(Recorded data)
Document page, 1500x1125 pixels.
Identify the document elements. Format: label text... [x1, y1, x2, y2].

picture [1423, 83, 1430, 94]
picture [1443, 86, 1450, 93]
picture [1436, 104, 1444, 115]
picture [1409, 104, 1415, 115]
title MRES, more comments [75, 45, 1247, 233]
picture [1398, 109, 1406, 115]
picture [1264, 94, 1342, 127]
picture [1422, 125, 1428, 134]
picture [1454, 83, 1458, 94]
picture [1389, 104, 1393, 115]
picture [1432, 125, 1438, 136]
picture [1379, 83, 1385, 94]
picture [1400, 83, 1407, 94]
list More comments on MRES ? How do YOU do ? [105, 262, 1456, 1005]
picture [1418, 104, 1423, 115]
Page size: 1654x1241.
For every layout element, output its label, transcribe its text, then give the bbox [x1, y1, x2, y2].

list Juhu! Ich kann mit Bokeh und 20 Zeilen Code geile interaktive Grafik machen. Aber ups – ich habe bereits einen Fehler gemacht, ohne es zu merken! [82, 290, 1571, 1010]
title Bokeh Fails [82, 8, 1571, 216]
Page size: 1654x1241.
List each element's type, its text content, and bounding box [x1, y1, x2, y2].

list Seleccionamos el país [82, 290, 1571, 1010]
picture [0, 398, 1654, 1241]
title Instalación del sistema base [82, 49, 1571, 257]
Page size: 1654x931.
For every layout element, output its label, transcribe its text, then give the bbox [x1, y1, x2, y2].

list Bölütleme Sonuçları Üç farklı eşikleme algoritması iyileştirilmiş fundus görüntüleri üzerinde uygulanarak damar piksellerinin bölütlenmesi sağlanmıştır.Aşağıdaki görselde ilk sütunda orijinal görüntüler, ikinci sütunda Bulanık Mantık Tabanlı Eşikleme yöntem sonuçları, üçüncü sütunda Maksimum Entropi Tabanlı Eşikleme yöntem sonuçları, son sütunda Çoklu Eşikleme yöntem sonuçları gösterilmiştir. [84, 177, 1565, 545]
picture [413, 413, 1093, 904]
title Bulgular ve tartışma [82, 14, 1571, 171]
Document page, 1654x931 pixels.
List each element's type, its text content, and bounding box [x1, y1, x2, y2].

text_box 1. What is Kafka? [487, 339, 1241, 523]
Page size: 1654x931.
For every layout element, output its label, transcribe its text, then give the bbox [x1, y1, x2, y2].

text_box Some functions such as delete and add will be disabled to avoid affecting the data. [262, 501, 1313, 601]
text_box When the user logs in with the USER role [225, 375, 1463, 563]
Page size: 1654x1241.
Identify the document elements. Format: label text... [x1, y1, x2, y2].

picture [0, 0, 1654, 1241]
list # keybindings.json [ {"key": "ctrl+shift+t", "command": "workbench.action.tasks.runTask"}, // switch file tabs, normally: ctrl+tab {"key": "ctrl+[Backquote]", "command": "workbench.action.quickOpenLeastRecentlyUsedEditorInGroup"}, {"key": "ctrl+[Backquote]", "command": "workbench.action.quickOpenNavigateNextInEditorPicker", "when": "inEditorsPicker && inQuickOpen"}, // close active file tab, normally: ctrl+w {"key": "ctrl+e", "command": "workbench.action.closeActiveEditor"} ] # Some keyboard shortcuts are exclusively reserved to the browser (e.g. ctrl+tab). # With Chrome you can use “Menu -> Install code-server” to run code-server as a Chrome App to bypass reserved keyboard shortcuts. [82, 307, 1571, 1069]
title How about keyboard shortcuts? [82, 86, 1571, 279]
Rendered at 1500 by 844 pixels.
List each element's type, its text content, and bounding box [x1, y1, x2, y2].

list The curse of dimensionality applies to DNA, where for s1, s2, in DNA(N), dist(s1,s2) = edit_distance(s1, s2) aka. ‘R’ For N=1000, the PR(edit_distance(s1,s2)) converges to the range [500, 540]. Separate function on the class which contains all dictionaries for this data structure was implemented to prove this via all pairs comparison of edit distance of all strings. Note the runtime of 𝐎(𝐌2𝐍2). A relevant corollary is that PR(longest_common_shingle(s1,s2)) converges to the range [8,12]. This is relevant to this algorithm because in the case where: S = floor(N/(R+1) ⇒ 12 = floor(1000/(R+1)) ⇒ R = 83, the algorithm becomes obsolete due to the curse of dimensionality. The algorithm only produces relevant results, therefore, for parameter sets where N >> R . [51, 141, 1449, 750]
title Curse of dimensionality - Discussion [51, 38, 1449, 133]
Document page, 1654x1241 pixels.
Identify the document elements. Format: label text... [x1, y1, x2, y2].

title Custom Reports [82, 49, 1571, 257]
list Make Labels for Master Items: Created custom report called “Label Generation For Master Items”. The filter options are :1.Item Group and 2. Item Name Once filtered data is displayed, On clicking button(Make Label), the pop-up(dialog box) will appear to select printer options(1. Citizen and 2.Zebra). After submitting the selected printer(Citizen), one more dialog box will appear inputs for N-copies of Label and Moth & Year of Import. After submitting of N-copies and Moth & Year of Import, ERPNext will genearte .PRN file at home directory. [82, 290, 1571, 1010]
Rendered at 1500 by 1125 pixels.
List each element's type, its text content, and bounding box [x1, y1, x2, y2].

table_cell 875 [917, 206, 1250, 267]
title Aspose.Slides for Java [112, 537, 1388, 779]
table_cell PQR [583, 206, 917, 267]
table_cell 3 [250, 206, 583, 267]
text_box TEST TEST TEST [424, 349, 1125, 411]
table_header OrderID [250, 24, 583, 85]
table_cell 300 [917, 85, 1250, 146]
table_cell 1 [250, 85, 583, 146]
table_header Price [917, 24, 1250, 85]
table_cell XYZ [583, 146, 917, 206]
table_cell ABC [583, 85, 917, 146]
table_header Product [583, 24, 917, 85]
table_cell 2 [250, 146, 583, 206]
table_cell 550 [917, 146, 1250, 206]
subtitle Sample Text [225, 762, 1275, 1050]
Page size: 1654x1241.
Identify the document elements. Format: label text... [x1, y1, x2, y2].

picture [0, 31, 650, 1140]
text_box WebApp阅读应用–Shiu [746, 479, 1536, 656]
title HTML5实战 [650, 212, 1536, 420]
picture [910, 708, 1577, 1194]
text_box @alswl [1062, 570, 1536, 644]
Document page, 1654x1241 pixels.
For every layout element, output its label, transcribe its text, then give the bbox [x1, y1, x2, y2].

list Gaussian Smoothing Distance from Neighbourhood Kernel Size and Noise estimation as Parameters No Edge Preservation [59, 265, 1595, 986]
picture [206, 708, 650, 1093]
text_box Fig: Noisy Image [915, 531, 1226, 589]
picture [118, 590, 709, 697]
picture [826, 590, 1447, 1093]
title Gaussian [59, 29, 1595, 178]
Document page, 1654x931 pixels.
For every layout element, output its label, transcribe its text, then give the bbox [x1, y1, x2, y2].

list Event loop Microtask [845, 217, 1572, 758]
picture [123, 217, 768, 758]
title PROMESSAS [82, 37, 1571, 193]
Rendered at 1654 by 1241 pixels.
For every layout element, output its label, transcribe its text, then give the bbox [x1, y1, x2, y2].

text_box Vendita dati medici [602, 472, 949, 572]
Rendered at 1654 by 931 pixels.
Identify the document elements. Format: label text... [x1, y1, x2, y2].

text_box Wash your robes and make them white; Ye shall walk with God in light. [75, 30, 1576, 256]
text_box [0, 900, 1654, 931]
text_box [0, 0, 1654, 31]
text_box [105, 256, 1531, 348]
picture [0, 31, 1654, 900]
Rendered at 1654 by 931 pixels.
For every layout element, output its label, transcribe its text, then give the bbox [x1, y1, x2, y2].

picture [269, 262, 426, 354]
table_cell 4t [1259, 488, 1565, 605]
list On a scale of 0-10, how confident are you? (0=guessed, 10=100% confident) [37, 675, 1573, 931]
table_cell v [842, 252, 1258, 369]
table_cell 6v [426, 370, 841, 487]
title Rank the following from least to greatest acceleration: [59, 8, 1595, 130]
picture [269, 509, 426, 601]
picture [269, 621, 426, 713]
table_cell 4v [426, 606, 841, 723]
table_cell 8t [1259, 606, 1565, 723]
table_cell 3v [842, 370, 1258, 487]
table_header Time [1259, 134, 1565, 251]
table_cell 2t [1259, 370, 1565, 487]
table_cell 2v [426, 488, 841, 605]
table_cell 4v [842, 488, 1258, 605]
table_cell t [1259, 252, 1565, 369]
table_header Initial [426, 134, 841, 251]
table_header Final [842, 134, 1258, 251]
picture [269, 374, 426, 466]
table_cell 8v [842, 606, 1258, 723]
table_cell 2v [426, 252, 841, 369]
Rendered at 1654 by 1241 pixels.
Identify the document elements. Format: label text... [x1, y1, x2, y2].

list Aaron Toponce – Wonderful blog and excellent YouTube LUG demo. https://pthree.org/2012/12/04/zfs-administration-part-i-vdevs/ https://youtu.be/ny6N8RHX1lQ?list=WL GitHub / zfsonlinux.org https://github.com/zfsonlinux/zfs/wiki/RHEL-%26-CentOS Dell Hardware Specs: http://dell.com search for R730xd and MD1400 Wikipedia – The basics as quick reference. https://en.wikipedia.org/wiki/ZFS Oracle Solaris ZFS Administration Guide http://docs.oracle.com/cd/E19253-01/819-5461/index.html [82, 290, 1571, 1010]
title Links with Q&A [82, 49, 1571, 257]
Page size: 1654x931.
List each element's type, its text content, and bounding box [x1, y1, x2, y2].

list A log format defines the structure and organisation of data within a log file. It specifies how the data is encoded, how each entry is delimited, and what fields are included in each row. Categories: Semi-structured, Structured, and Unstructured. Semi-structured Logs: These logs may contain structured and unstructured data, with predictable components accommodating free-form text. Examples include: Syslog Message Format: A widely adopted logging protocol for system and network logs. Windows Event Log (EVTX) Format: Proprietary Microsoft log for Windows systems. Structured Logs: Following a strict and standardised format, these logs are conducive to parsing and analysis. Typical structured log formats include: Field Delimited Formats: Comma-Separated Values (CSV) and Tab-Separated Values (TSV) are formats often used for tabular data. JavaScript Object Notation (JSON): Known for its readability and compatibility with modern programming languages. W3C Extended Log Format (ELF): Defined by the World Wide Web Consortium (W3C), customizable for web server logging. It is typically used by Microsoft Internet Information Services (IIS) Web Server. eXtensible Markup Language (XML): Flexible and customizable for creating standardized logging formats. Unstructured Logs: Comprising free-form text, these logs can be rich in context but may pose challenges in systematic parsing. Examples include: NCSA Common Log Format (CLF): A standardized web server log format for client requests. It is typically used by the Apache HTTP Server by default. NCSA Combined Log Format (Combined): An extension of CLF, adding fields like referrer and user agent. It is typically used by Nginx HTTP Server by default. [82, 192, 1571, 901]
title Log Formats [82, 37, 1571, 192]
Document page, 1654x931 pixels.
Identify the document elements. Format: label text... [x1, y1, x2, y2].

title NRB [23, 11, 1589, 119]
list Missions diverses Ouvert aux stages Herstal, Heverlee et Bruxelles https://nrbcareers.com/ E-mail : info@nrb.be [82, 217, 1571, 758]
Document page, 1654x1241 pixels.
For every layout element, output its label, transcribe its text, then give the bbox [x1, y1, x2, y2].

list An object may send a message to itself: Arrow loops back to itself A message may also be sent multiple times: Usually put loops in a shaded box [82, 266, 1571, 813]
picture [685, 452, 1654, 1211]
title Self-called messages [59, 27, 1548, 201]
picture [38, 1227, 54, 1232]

*The request*
Give the stretch of rows from the start of the recorded data through the line containing "title Instalación del" as a JSON list of strings, one string per line, with blank lines omitted.

*Answer to the problem*
[
  "Document page, 1500x1125 pixels.",
  "Identify the document elements. Format: label text... [x1, y1, x2, y2].",
  "picture [1423, 83, 1430, 94]",
  "picture [1443, 86, 1450, 93]",
  "picture [1436, 104, 1444, 115]",
  "picture [1409, 104, 1415, 115]",
  "title MRES, more comments [75, 45, 1247, 233]",
  "picture [1398, 109, 1406, 115]",
  "picture [1264, 94, 1342, 127]",
  "picture [1422, 125, 1428, 134]",
  "picture [1454, 83, 1458, 94]",
  "picture [1389, 104, 1393, 115]",
  "picture [1432, 125, 1438, 136]",
  "picture [1379, 83, 1385, 94]",
  "picture [1400, 83, 1407, 94]",
  "list More comments on MRES ? How do YOU do ? [105, 262, 1456, 1005]",
  "picture [1418, 104, 1423, 115]",
  "Page size: 1654x1241.",
  "For every layout element, output its label, transcribe its text, then give the bbox [x1, y1, x2, y2].",
  "list Juhu! Ich kann mit Bokeh und 20 Zeilen Code geile interaktive Grafik machen. Aber ups – ich habe bereits einen Fehler gemacht, ohne es zu merken! [82, 290, 1571, 1010]",
  "title Bokeh Fails [82, 8, 1571, 216]",
  "Page size: 1654x1241.",
  "List each element's type, its text content, and bounding box [x1, y1, x2, y2].",
  "list Seleccionamos el país [82, 290, 1571, 1010]",
  "picture [0, 398, 1654, 1241]",
  "title Instalación del sistema base [82, 49, 1571, 257]"
]